Les riot grrrls mettent en place un certain nombre de stratégies pour s’insérer dans le punk et contourner les étiquetages. La subversion est toujours le résultat de choix individuels. Cette pratique, encouragée par la création de groupes de musique et de parole, de fanzines, puis par l’apparition de Ladyfests et de Girls Rock Camp, permet de mettre en évidence une mosaïque d’identités personnelles au lieu de se fondre dans une lutte collective. Les riot grrrls construisent leur singularité face à l’anonymat du collectif, sans demeurer indifférentes au sort de leurs semblables. En démultipliant les points de vue, elles refusent ainsi de circonscrire le courant qui s’est sans cesse employé à contourner les définitions. « Si chaque fille fait sa propre révolution personnelle, on n’a pas besoin de la grande », disent-elles. Et les réseaux riot grrrls permettent justement de créer du lien : « De proche en proche, par centaines, des jeunes femmes qui se sentaient jusque-là isolées, caractérielles ou inadaptées s’agrègent, s’identifient, s’approprient ces pratiques et ces discours rebelles, les transforment pour créer l’environnement et la culture dont elles ont besoin pour exister ». Les jeunes femmes sortent de leur coquille et créent de nouvelles significations. « Plus les actes créatifs se multiplient, plus les voix qui expriment des positions sont nombreuses, et plus la configuration de sens dominante perd de son autorité », écrit Manon Labry. Diffracter le mouvement, ne pas former un tout homogène, c’est éviter au maximum de donner à « l’ogre mainstream » un produit figé, facile à consommer et à digérer.

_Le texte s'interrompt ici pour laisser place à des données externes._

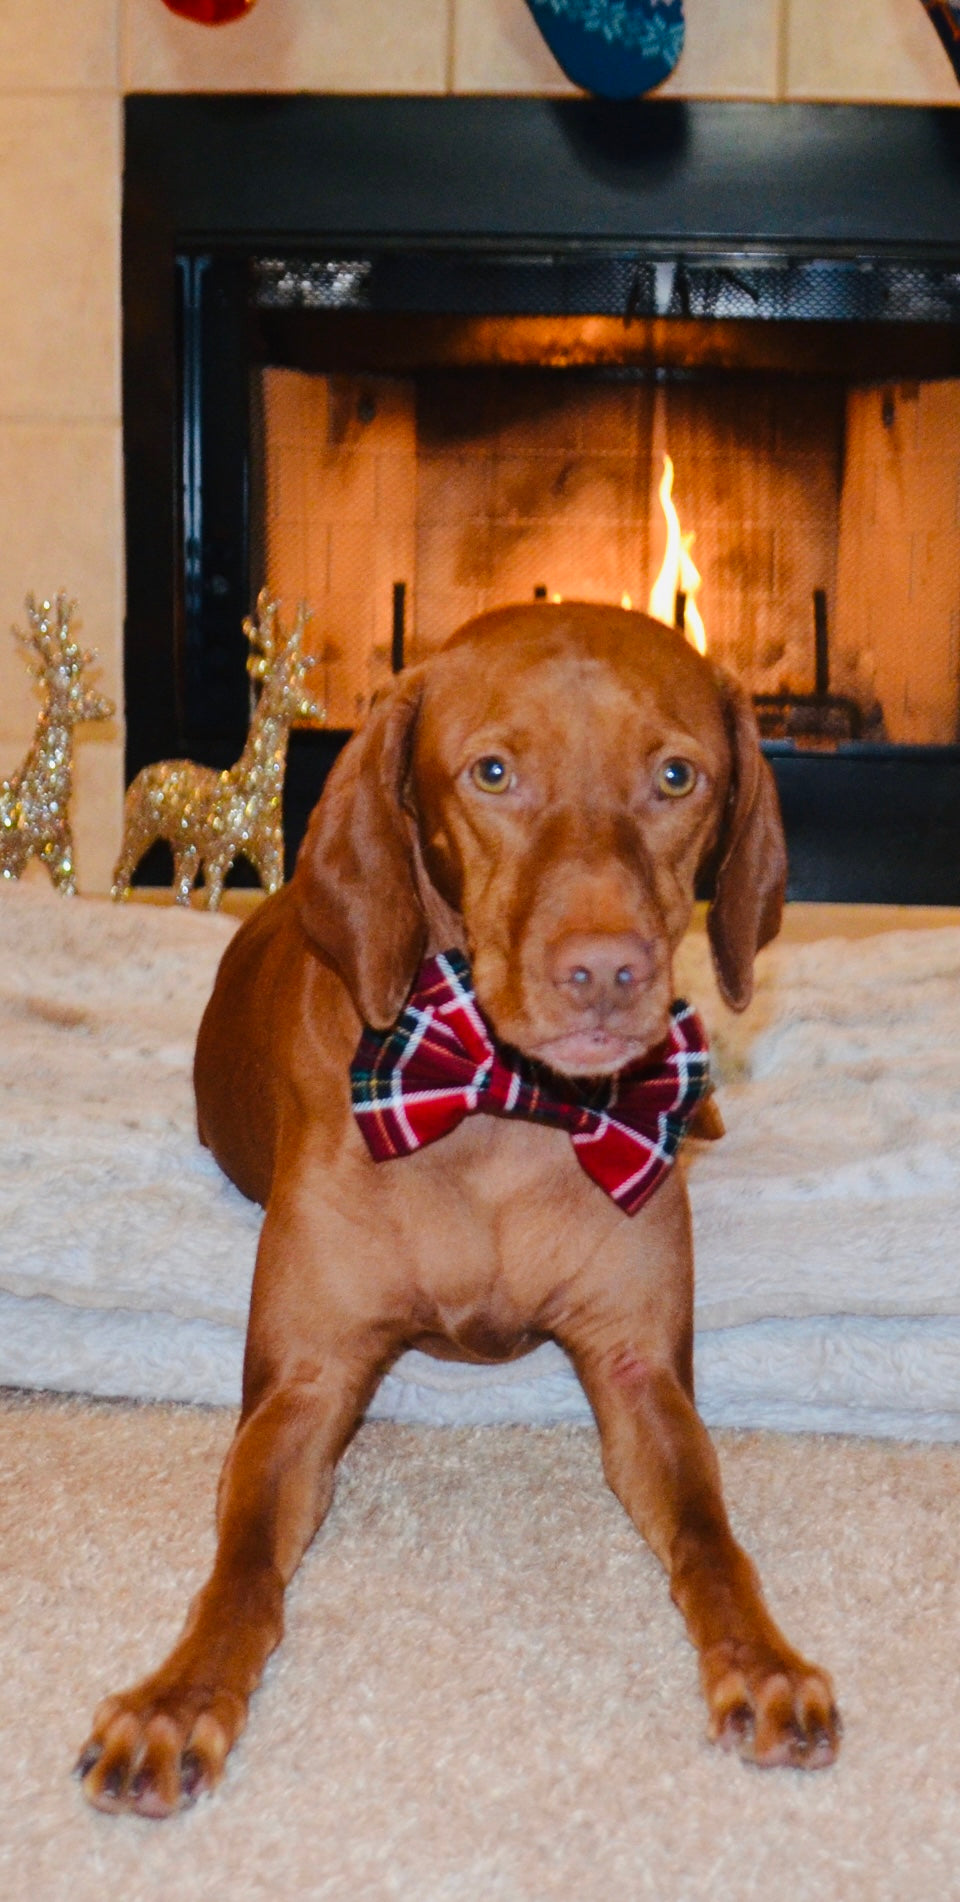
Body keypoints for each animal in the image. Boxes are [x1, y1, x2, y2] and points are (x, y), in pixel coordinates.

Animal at [76, 604, 836, 1810]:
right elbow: (241, 1567)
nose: (607, 973)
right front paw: (178, 1697)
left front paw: (763, 1663)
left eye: (677, 775)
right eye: (492, 773)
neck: (500, 1105)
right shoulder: (303, 1385)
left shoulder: (640, 1375)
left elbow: (714, 1539)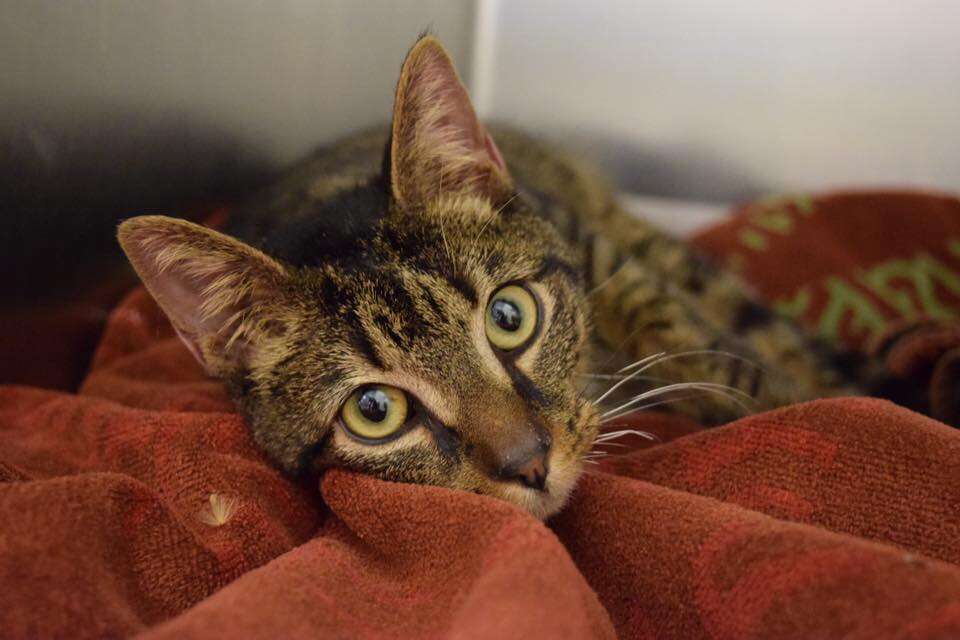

C’est éviter de se faire engloutir par les médias de masse, symboles d’autorité et de l’ordre institué.
Manon Labry tente de se placer à rebours des récits historiques qui ont forcé le trait en rendant le mouvement majoritairement blanc et de la classe moyenne. Elle accorde une importance au grrrls of colors et aux affinités avec la scène queercore, et montre la continuité du mouvement du punk à l’électroclash (une musique hybride, à la fois électrique et électronique), dans la lutte contre les clichés du cock-rock (littéralement, « rock de bite »). L’autonomie et la capacité de choisir des riot grrrls sont moteurs, indépendamment des dissensions et des rapports de force. Les Ladyfests, les Girls Rock Camp ou les Pussy Riot, prouvent ainsi le caractère transposable et reproductible de l’ensemble de tactiques mises au point par les riot grrrls. Manon Labry nous montre la capacité de ces filles à se régénérer tels des phénix. Elle nous apprend, par sa plume incisive et rigoureuse, que chacune doit faire son propre travail de déconstruction de ce que la société patriarcale nous a inculqué depuis l’enfance, que chacune doit repousser l’aliénation par la création, pour que se révèle un extraordinaire puzzle punk féministe.